(Dataset entries)
---+---

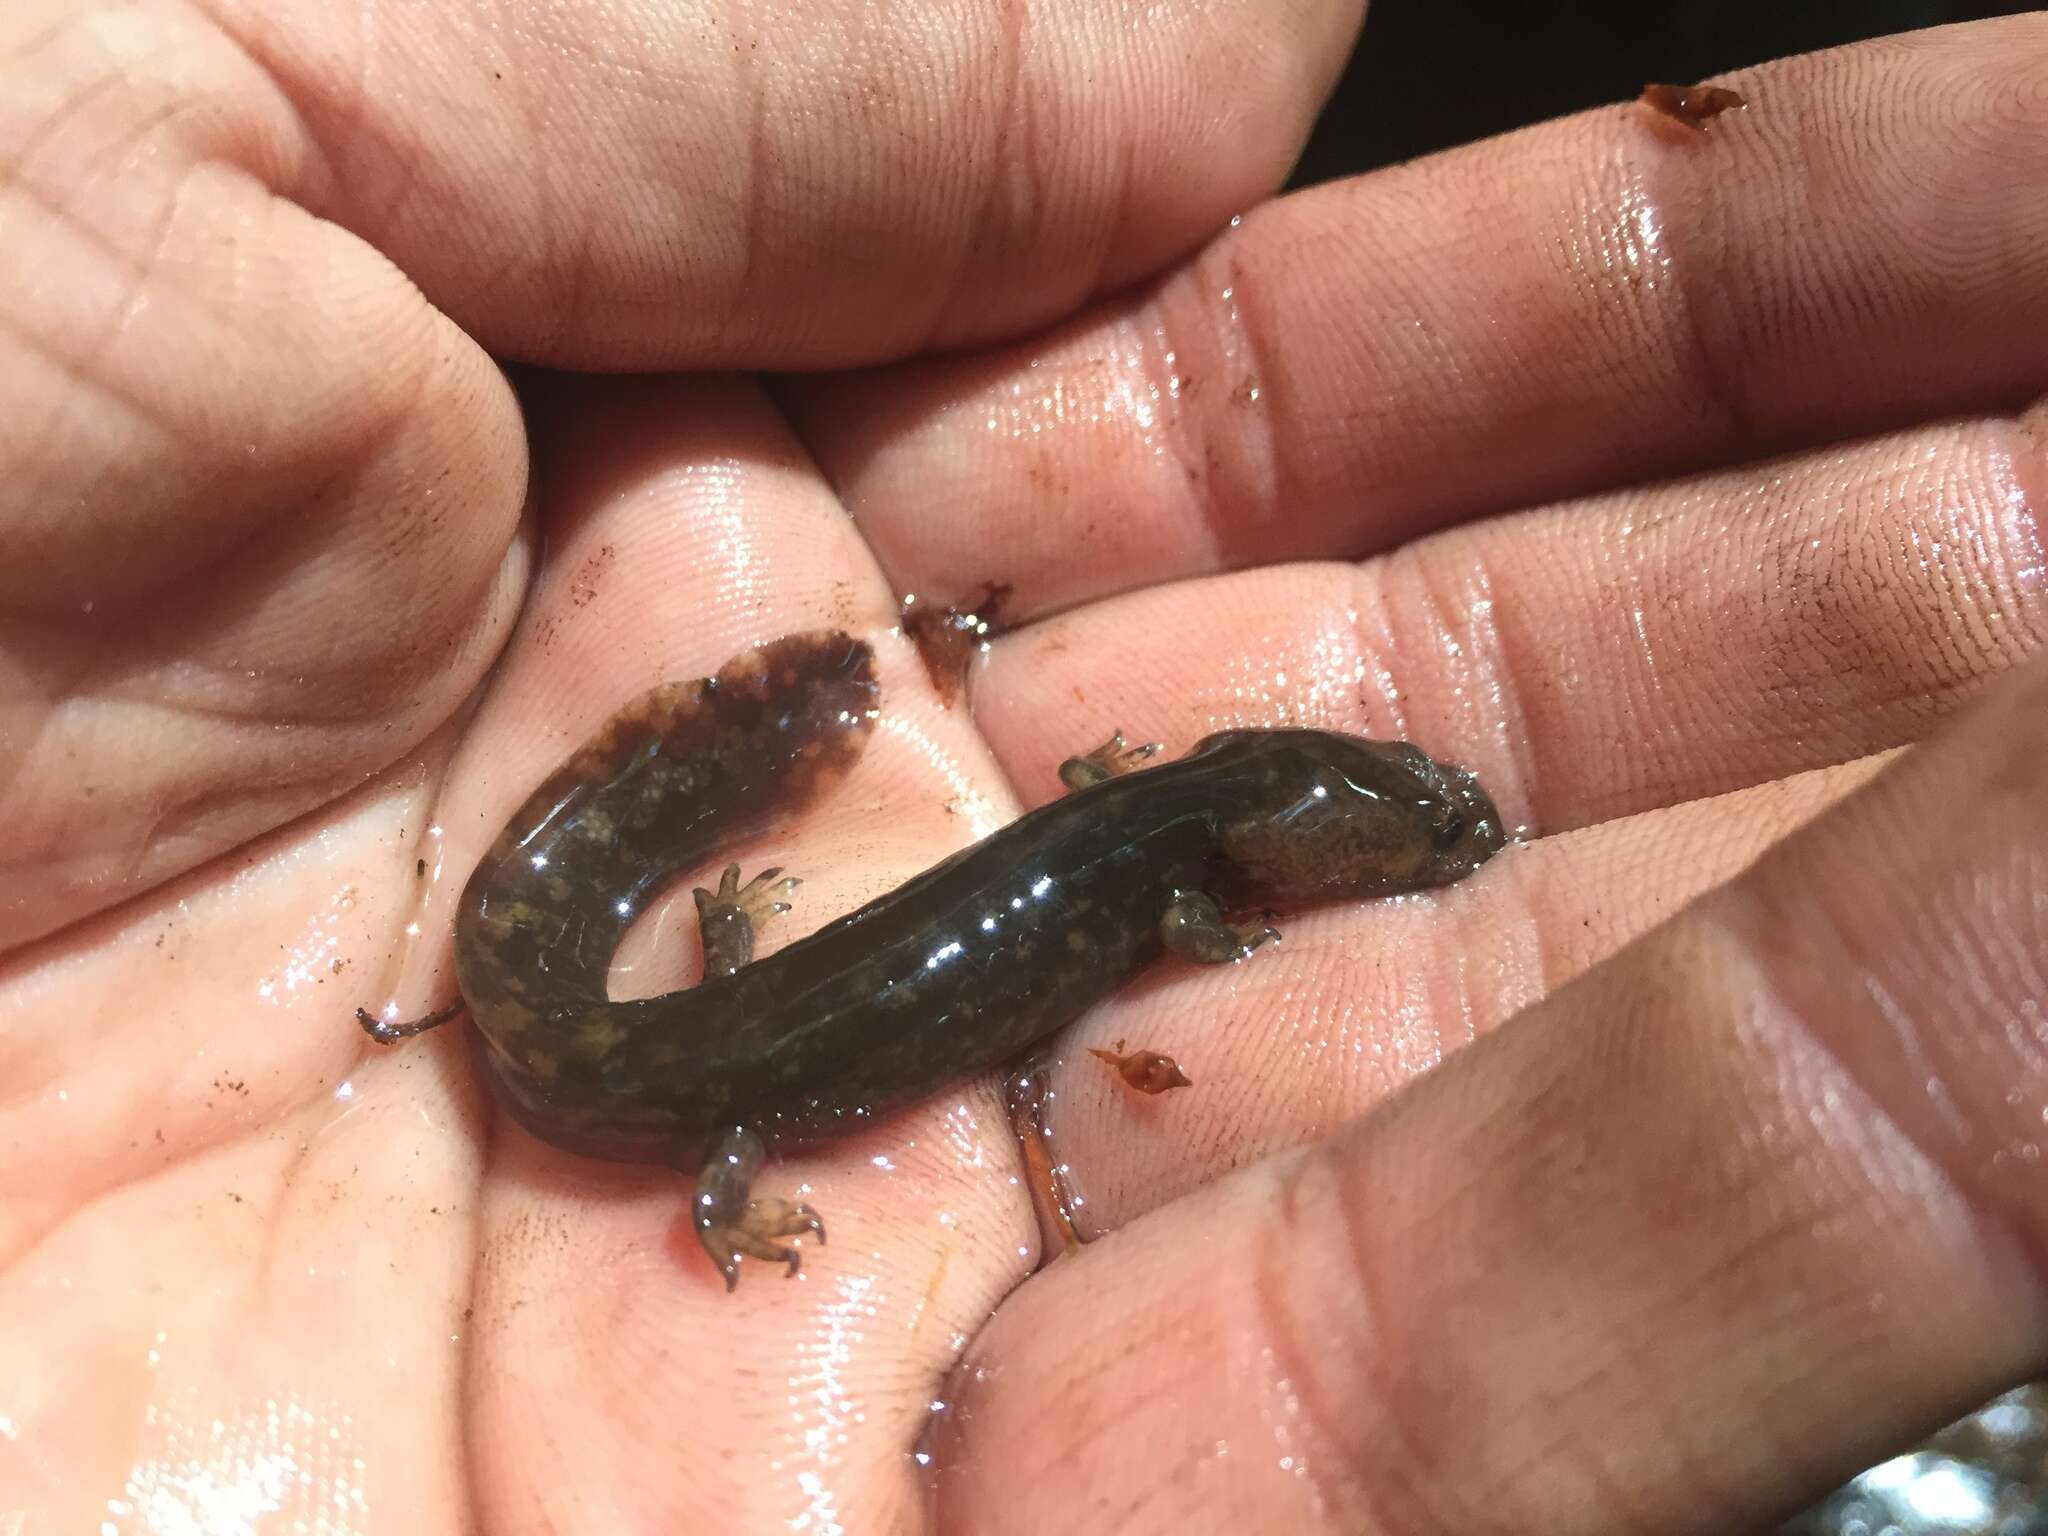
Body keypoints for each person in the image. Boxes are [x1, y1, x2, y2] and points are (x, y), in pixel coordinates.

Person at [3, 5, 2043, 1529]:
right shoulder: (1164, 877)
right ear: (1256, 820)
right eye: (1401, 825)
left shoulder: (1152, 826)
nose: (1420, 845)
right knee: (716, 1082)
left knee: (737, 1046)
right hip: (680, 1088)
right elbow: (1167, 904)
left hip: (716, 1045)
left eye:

---+---

Give the number of lines in the records that contain the word "left", and write nothing else.

4